OPINIÓN. Dani García

La enfermedad de Favre es la enfermedad crónica que lleva a un deportista de élite a reclamar la atención de los medios de comunicación de forma continua. Conocida también con otras denominaciones como ‘la enfermedad de Ochocinco’ o ‘la enfermedad de Guillén’, el individuo experimenta una continua necesidad/ansiedad de que los media hablen sobre su persona para poder rellenar el compartimento interior del ego hasta su máxima capacidad. En el momento que las reservas de ego caen drásticamente debido a que el deportista no carece de la atención necesaria, el individuo puede realizar cuanlquier tipo de maniobra para copar las portadas de toda la prensa y noticiarios. En la especie norteamericana, la raza “footballística”, experimenta los síntomas en los meses estivales debido al desvío de las miradas periodísticas a la temporada de béisbol.

Señoras y señores, bienvenidos por tercer verano consecutivo al circo de Brett Favre. La llamada ‘enfermedad de Favre’ ha vuelto a brotar en los meses de verano. No era suficiente toda la parafernalia desarrollada desde el final de temporada, aquel día de enero en el Superdome de Nueva Orleans con un pase final en forma de intercepción. Favre se lo dejó servido en bandeja de plata a los media: “todavía no he tomado una decisión“. A partir de ahí ha sido cuestión de alimentar a la bestia hasta que se ha hecho una enorme bola. Primavera tranquila y con la llegada de los primeros entrenamientos voluntarios (junio), la rumorología se disparaba. Que si vuelve a jugar si el equipo de Ole Miss de béisbol llegaba a las College World Series, que si se opera/no opera pero no dice nada a los Vikings, que si solo habla con Childress por un par de mensajes de texto…hasta estos días, retirada-no retirada en cuestión de 24 horas. Estos días se pueden calificar media retirada.
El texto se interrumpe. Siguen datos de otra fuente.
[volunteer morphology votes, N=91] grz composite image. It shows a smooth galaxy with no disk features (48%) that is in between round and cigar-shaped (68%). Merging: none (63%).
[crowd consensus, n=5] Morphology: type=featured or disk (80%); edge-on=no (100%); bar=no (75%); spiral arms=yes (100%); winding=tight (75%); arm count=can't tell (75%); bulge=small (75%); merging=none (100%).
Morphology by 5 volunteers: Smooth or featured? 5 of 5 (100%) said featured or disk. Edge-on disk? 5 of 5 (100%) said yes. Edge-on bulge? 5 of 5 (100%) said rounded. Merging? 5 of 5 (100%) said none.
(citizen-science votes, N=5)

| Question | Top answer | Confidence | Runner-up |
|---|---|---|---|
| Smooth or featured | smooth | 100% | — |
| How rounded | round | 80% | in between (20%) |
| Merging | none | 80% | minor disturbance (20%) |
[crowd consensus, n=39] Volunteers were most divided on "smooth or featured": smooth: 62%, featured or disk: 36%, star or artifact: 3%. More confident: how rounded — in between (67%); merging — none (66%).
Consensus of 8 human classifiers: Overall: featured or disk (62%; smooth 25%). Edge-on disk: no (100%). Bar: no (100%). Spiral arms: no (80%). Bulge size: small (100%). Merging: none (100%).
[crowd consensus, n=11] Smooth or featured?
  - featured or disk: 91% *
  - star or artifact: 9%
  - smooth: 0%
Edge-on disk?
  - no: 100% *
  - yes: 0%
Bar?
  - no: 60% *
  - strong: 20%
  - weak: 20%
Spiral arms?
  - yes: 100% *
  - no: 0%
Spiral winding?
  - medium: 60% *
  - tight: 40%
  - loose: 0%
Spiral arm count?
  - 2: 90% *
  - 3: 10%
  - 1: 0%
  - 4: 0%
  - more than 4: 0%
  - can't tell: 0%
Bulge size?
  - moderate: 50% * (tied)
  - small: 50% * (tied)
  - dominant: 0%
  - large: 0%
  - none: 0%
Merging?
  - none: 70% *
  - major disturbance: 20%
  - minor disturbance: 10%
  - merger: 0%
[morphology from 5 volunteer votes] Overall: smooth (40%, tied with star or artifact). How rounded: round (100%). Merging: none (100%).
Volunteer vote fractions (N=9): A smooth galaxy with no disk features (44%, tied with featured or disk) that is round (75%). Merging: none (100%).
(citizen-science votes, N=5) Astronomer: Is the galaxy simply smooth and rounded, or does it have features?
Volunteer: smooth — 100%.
Es decir, Favre se ha retirado ya dos veces y media de la NFL.

Se trata un circo de dos atracciones, las bestias que son los medios de comunicación siempre sedientos de la sangre de la rumorología y los payasos, que pueden ser los mismos media o el propio Favre orquestando este espectáculo por tercer verano consecutivo. Es algo que ya roza el ridículo. Los hechos no cuadran: Childress viajó a su natal Mississippi la semana pasada y no parece que extrayera conclusiones claras, luego llegan mensajes de texto a los compañeros del pasador de que probablemente se retire, después sale del entorno familiar del jugador que no se va a retirar, y la palabra final es que jugará si está en condiciones físicas por la rehabilitación que está haciendo de su tobillo dañado. La fecha: 5 de Agosto, el comienzo de la temporada es en un mes.

Una vez puede pasar, te retiras del equipo de toda tu vida y llega un equipo necesitado (Jets). Dos, es perdonable si es el mismo caso que el año anterior (Vikings). Pero lo de este verano es pura parafernalia de un jugador que siempre ha mostrado claras evidencias de un ego que no cabe dentro de su cuerpo. Aunque sean falsos todos los hechos acaecidos durante estos días, el culpable de que surga esta situación es el mismo Favre por mostrar tan poca transparencia (lo que crea una cascada creciente de especulación) a los aficionados al football, a la organización de los Vikings, a sus compañeros y, más importante, los fans de Minnesota. A todos esos elementos les sigue faltando al respeto. Su sed de ser el centro de las noticias ha nublado de tal manera su vista que está jugando con las ilusiones para esta temporada de una afición entera, tiene en vilo a un cuerpo técnico que no sabe si tiene a día de hoy un líder sobre el campo a un mes del comienzo de la campaña y desprecia a los aficionados al football creyendo que nos hemos caído de un árbol hoy.